In the spring of 2018, a specialist women’s physiotherapist attended one of the training sessions (specifically current awareness) at Chelsea and Westminster, and enquired about the possibility of having a dedicated critical appraisal sessions for members of her team. While I was more than happy to accommodate them, it was clear that the timing would be an issue. As they only had the hour of their regular weekly training period, it would be difficult to shoehorn a two-hour session into 60 minutes. So, I suggested that they might like two sessions – one with the teaching, wherein they could learn about the principles, which they would then apply in the second session, which, having had time to read the article thoroughly, they would have an hour-long discussion about. They were also offered the choice of my finding an article for them, or selecting their own. The latter option was chosen, and dates were set up. Almost immediately, a second team, this time specialist paediatric dietitians, contacted the library with a view to having some critical appraisal training in their team training period, which led to the same offer of a pair of sessions being made to them.

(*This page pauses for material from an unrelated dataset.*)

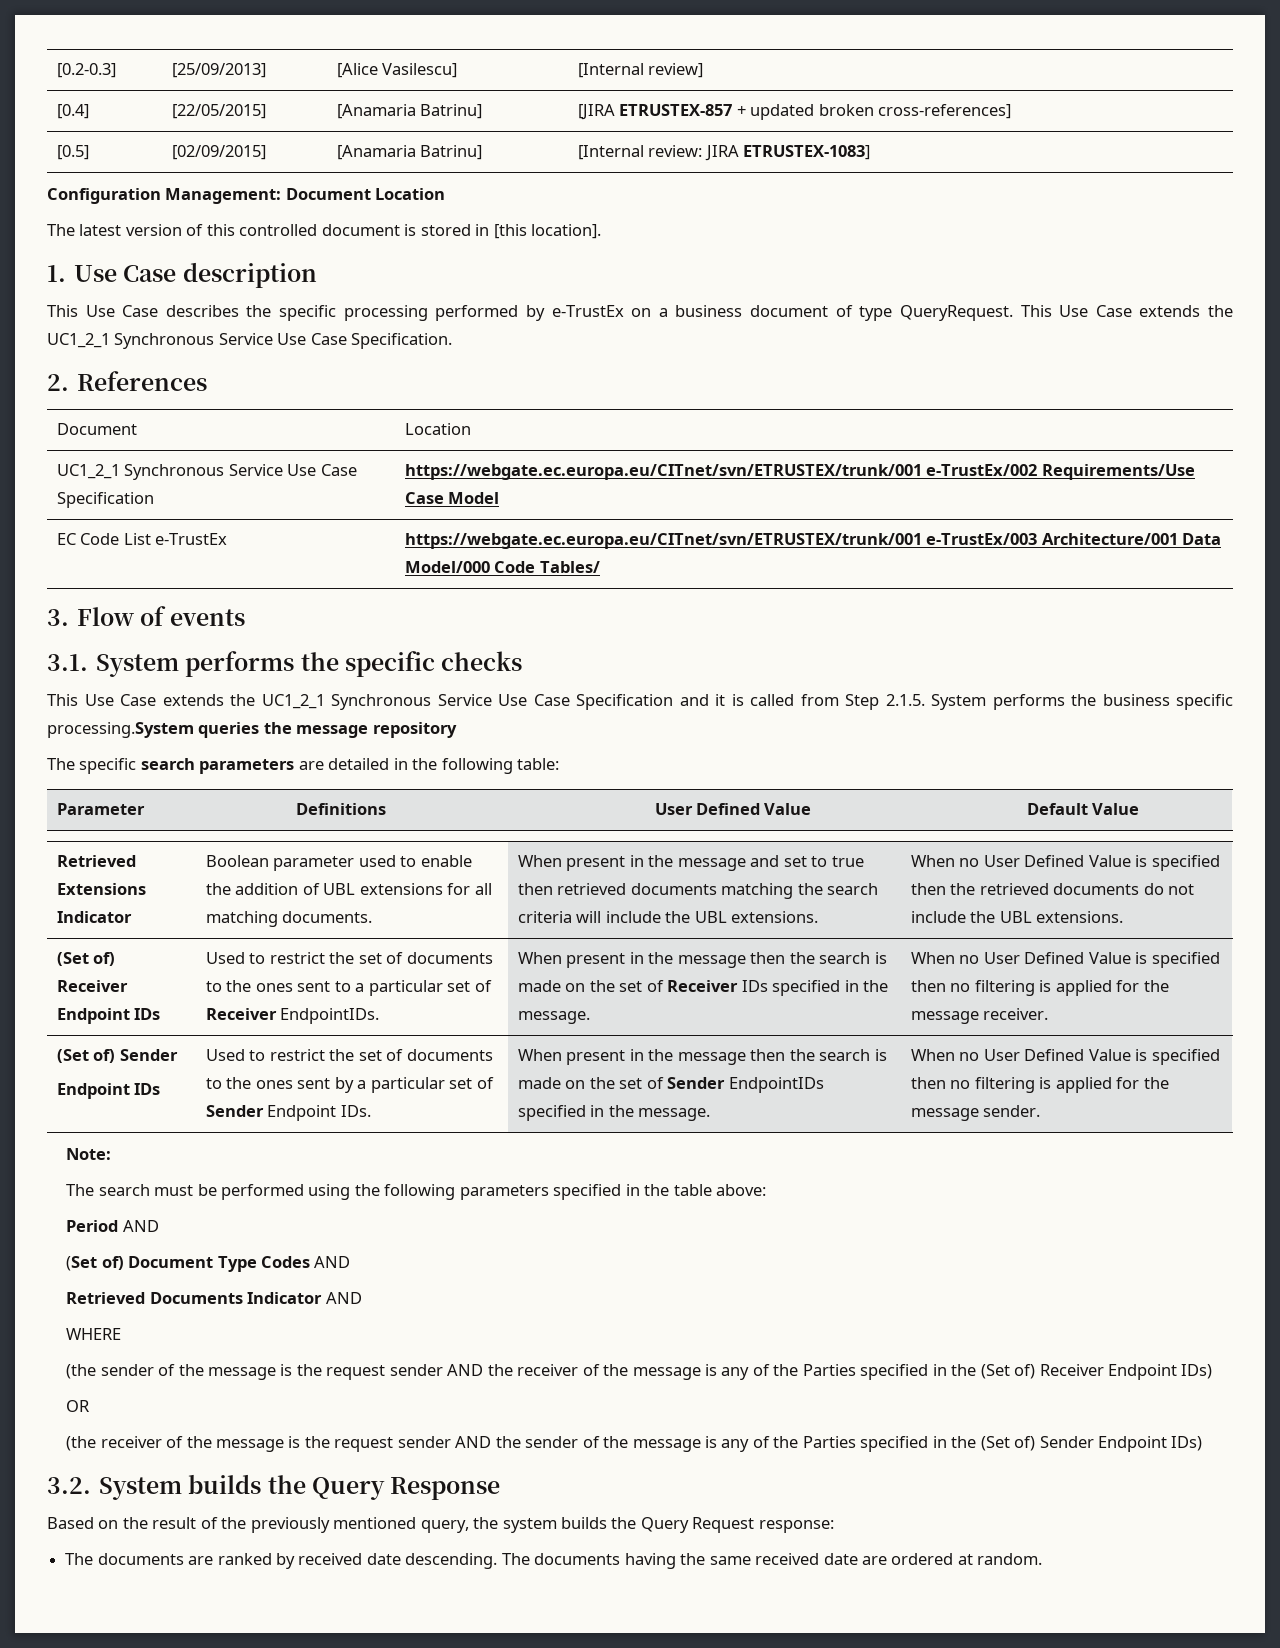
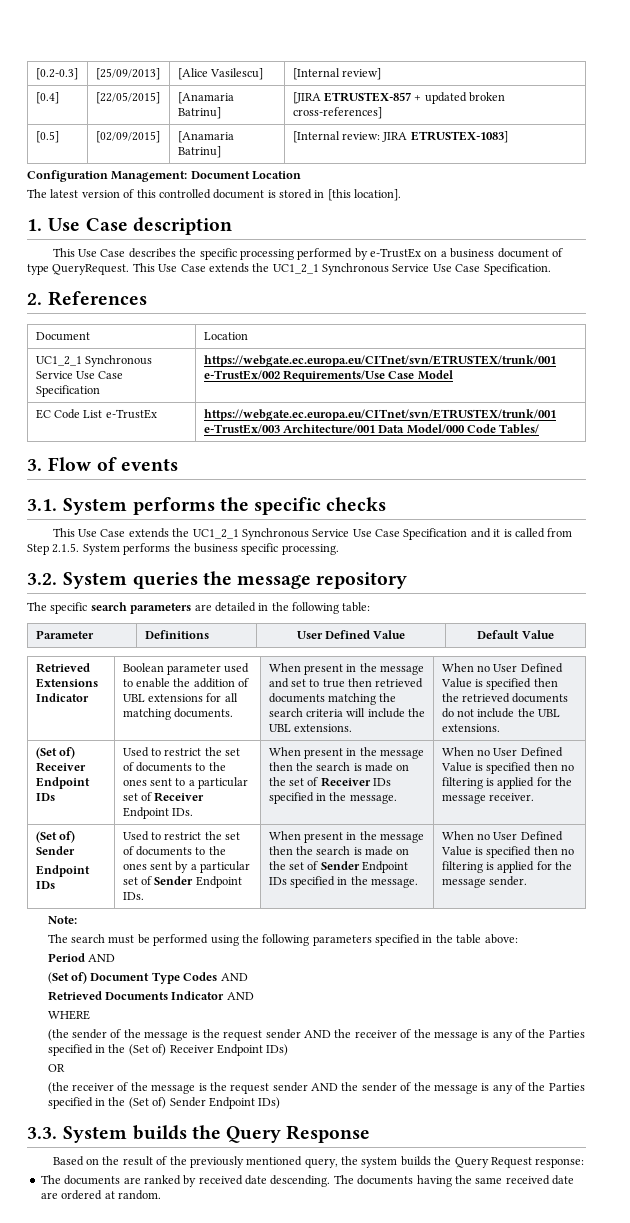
[47,722,194,738] processing.System -> [281,544,339,555] [27,572,128,589] processing. // 3.2. System
[280,1008,380,1024] EndpointIDs. -> [122,807,193,819] Endpoint IDs.
[728,1077,824,1093] EndpointIDs -> [362,861,409,873] [268,877,287,885] Endpoint IDs
[47,1477,91,1494] 3.2. -> [27,1127,57,1139] 3.3.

Since the first session in April 2018, critical appraisal session have been held with groups of six different job types, with a total of 14 individual sessions. The majority have been the split, teaching/discussion sessions with a single group, but a group of assistant psychologists requested both quantitative and qualitative articles to discuss, which led to them having a total of three sessions. Table 1 shows the total number of attendees for each session by job role, while Table 2 is a comparison of attendances at regular critical appraisal sessions as part of our standard training compared to split sessions as part of the individual team training during 2018.
Job Role | Session 1 Attendees | Session 2 Attendees | Article |
Hand Therapist | 11 | 8 | https://doi.org/10.1177/1758998314533306 |
Paediatric Dietitians | 7 | 7 | https://doi.org/10.3945/ajcn.115.125138 |
Paediatric Doctors | 21 | 11 | https://doi.org/10.1016/S0140-6736(16)00340-8 |
4 | |||
Women’s Physios | 4 | 3 | https://bradscholars.brad.ac.uk/handle/10454/12129 |
Pre-Registration Pharmacists | 8 | 8 | https://doi.org/10.1177/1060028018778045 |
Assistant Psychologists | 4 | 4 | https://doi.org/10.1016/j.brat.2012.03.001 |
31 | https://doi.org/10.1080/17482631.2017.1325673 |
1: Additional session to look at qualitative article
No of sessions held | Attendees | |
Regular sessions | 52 | 9 |
Split sessions | 14 | 103 |
2: This is out of a total of 12 sessions scheduled
Undertaking these sessions, with different articles for each different group, has also enabled me to improve my own skills, as it is necessary to read each one beforehand to help guide the participants as required. Running critical appraisal sessions this way, as part of their own training time, split into two with enough time to properly read the article with the benefit of having already learned about the basics, seems to have been successful; feedback has been uniformly good, with users commenting that the sessions, as scheduled, have been
“a good overview…a good reminder from university days”,
and that they
“feel much more confident in deciding whether a study is good enough in order to change practice”,
with one user stating
“I wish I had been told this information so clearly before my dissertation! I might have understood what I was doing”.
Undertaking these sessions as part of their own training time appears to make users motivated both to take in the training, and to be more vocal in the discussion with an article that they have a professional interest in.